# Information provided
★ ★ ★

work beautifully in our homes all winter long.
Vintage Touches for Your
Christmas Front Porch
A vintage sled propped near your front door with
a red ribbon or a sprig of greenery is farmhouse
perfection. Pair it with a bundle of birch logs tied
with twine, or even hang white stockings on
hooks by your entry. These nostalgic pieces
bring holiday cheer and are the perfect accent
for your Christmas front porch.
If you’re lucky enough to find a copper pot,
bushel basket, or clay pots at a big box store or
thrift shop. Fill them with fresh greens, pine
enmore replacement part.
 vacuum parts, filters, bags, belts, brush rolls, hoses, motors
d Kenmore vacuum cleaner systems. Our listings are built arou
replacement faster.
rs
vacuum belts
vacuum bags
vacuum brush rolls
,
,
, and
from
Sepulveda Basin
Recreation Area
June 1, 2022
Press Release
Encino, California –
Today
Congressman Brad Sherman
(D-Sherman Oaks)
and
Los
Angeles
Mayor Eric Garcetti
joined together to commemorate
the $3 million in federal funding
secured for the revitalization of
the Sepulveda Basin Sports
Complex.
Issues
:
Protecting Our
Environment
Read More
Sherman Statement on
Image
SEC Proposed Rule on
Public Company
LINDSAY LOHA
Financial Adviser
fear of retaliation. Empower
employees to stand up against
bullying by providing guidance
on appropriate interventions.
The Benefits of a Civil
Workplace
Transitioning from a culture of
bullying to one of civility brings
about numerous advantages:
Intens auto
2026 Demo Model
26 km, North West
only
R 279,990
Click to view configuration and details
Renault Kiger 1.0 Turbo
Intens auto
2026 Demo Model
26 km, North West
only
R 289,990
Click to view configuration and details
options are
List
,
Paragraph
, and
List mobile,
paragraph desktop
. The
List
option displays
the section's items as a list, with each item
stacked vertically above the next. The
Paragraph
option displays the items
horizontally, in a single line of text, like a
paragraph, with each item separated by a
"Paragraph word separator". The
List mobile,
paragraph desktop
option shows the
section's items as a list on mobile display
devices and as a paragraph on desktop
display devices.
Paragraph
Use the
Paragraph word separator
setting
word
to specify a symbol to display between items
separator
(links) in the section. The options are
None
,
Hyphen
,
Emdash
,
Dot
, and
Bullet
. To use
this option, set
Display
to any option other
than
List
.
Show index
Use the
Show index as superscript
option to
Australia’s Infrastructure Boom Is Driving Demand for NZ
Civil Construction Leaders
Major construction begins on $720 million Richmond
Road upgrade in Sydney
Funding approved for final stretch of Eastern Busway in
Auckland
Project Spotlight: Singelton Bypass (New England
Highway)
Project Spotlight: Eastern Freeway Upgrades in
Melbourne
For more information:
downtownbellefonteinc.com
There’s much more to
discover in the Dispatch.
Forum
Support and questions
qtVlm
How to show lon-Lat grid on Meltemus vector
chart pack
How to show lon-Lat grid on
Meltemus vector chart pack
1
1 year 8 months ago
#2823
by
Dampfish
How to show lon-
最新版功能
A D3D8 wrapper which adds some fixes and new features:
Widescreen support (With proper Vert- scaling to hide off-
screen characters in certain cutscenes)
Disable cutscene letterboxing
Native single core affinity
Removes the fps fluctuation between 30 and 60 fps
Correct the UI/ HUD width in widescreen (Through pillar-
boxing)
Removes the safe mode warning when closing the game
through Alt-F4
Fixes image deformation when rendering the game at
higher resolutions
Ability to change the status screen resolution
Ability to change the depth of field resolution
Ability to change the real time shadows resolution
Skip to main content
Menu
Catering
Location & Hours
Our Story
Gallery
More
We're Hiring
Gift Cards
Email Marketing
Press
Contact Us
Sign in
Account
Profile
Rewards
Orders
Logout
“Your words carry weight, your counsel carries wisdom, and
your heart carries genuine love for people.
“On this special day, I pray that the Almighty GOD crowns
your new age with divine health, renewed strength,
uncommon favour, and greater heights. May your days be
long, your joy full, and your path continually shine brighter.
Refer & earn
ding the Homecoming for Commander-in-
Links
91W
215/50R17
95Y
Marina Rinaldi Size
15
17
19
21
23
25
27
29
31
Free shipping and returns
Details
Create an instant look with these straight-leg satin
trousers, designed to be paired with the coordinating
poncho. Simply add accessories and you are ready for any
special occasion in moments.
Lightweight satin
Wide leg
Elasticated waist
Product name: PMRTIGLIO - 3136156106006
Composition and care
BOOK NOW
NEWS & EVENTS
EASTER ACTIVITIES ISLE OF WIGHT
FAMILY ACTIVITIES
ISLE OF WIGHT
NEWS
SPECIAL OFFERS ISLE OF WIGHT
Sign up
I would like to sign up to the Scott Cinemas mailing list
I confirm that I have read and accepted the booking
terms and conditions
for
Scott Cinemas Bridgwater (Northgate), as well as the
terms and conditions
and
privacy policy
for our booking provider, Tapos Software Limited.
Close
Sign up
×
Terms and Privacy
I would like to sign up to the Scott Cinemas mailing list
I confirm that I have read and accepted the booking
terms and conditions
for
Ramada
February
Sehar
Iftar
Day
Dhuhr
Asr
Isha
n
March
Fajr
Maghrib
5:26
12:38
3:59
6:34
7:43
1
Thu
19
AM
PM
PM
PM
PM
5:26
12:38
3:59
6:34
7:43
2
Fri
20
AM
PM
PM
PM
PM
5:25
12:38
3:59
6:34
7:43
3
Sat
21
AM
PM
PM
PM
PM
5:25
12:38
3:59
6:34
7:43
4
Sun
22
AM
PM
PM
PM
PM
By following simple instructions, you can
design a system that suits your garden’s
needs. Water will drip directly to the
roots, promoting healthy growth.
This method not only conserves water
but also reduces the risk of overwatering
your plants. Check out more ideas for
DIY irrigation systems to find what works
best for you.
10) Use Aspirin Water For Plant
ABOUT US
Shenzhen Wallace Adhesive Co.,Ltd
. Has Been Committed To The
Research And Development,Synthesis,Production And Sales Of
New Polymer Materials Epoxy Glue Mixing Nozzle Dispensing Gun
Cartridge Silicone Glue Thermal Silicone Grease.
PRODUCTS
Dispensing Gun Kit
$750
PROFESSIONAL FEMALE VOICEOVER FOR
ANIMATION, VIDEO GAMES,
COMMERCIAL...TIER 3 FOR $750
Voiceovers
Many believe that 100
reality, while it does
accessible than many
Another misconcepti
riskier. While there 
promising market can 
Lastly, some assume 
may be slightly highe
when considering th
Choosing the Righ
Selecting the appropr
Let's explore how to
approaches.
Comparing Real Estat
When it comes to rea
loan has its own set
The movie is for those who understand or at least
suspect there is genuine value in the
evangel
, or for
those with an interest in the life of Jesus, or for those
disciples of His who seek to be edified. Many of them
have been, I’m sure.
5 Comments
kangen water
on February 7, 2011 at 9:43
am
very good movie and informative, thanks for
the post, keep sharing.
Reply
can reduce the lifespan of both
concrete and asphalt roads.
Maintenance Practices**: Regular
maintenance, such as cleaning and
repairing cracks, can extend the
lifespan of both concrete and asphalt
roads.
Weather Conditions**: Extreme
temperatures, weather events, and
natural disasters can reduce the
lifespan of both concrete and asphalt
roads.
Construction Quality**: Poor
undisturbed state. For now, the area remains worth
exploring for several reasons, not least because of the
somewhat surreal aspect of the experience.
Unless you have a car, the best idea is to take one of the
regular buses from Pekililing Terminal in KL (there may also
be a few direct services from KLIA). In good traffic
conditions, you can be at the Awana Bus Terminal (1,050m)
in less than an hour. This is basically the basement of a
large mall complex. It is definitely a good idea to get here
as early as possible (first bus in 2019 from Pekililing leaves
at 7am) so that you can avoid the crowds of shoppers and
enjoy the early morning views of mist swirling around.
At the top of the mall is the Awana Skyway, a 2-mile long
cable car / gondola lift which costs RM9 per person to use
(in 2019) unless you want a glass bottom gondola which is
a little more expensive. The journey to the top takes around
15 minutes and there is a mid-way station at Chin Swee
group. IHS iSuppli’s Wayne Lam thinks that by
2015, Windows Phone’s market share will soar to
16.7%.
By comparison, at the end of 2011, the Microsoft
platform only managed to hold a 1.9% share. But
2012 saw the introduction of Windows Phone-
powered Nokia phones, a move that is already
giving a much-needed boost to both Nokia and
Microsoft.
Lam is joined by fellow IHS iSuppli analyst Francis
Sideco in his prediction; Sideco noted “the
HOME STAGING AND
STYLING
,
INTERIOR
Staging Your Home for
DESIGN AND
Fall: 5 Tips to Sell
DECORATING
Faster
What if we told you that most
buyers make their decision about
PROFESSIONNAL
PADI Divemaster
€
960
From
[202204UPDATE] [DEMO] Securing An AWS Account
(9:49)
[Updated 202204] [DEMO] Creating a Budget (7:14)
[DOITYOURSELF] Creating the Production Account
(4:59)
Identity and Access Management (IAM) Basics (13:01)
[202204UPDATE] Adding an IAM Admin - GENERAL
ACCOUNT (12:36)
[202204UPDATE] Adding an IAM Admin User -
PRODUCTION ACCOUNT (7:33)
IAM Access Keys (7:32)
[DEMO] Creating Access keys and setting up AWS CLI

★ ★ ★

# Work task
Start at the first line of the entries and stop at the line that contains "The Benefits of a Civil". Repeat every line in that span exactly, and nothing beyond it.

# Result of this exercise
work beautifully in our homes all winter long.
Vintage Touches for Your
Christmas Front Porch
A vintage sled propped near your front door with
a red ribbon or a sprig of greenery is farmhouse
perfection. Pair it with a bundle of birch logs tied
with twine, or even hang white stockings on
hooks by your entry. These nostalgic pieces
bring holiday cheer and are the perfect accent
for your Christmas front porch.
If you’re lucky enough to find a copper pot,
bushel basket, or clay pots at a big box store or
thrift shop. Fill them with fresh greens, pine
enmore replacement part.
 vacuum parts, filters, bags, belts, brush rolls, hoses, motors
d Kenmore vacuum cleaner systems. Our listings are built arou
replacement faster.
rs
vacuum belts
vacuum bags
vacuum brush rolls
,
,
, and
from
Sepulveda Basin
Recreation Area
June 1, 2022
Press Release
Encino, California –
Today
Congressman Brad Sherman
(D-Sherman Oaks)
and
Los
Angeles
Mayor Eric Garcetti
joined together to commemorate
the $3 million in federal funding
secured for the revitalization of
the Sepulveda Basin Sports
Complex.
Issues
:
Protecting Our
Environment
Read More
Sherman Statement on
Image
SEC Proposed Rule on
Public Company
LINDSAY LOHA
Financial Adviser
fear of retaliation. Empower
employees to stand up against
bullying by providing guidance
on appropriate interventions.
The Benefits of a Civil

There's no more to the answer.